They therefore do not make, at the moment, any estimate as to the realisable
value,
if any, of this asset. Nonetheless, Mr Worrell expresses the opinion, on
behalf of himself and his fellow administrator, that they
expect “a
substantial write-down”;
(ad) the second-largest item on the 30 June 2008 financial balance sheet for
Storm Financial was plant, equipment and buildings, with
a book value of $32
million, and a plant and equipment component of $4.3 million. Again, at the
moment, the administrators are not
in a position to estimate the realisable
value of these assets; and
(ae) the administrators have ascertained that Storm Financial made advances
to some clients in the sum of, overall, $3.5 million,
with about $2.5 million of
this being lent to investors in the period since June 2008. The administrators
understand from the directors
that these loans were made to clients who were
having difficulties meeting margin calls, and that the loans were unsecured,
interest
free, and repayable “in due course”. The directors have
informed the administrators of their belief that such loans
were good marketing
and added to the goodwill of the business. At present, the administrators are
not sure as to the realisable
value of these particular debts.
- The
administrators report that the company, prior to its being placed in
administration, had instituted proceedings in this Court
against the
Commonwealth Bank. The nature of those proceedings is described fully in a
judgment delivered by Greenwood J, Storm Financial Ltd v Commonwealth Bank of
Australia [2008] FCA 1991. An application was made in those proceedings for
interlocutory injunctive relief as against the bank. His Honour, for the
reasons
that he gave on 24 December 2008, refused that application. The
substantive proceedings remain on foot.
- In
summary, the proceedings might be described as a claim for damages in respect of
alleged contraventions of s 1041E and s 1041H of the Act by the bank in the
despatch of correspondence to, and other communications with, clients of Storm
Financial earlier in
December 2008, which are said to contain false, misleading
or deceptive statements. Following adjournments, the application for
leave to
appeal in respect of the interlocutory injunctive aspect of the proceeding is to
be heard in this Court on 6 March 2009.
The administrators report that they are
presently in the process of seeking to form a view as to the prospects in
respect of the
substantive proceeding in the court. The position at the moment
is that the administrators have not yet obtained legal advice on
that subject.
That is a matter that they are pursuing actively.
- The
administrators also report, by way of Mr Worrell’s affidavit, claims made
by investors and clients and media coverage concerning
the same and the prospect
of the same. They are not yet in a position to give any further assistance to
the Court or creditors concerning
those claims. The administrators have already
travelled to Townsville and undertaken considerable investigative work with
Storm
Financial’s two chief financial officers, and also with the
directors of Storm Financial. On 12 January 2009, in the exercise
of the
judgment consigned to them as administrators, the administrators determined to
close Storm Financial’s business. In
so doing, they were sensitive to the
effects such a course had on the employees. The administrators report that,
though unpleasant,
the decision was one which, having regard to the financial
information that they had obtained, was necessary; indeed, it seems, almost
inevitable.
- On
13 January 2009, the administrators issued an advice to creditors regarding
their appointment as voluntary administrators and
convening the first meeting of
creditors. That meeting was held on 20 January 2009 in Brisbane. At that
meeting, there were no
resolutions made by creditors. Thus, the administrators
remained in office and there was no formation of a committee of creditors.

• EXERCISE AIM: Copy out the stretch of the Storm Financial excerpt from "The administrators report that they" through "that subject.", word for word.

• RECORDED INFORMATION:

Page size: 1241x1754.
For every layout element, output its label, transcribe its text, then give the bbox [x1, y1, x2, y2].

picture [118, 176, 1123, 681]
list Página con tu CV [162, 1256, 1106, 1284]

• COMPLETE RESPONSE:
The administrators report that they are
presently in the process of seeking to form a view as to the prospects in
respect of the
substantive proceeding in the court. The position at the moment
is that the administrators have not yet obtained legal advice on
that subject.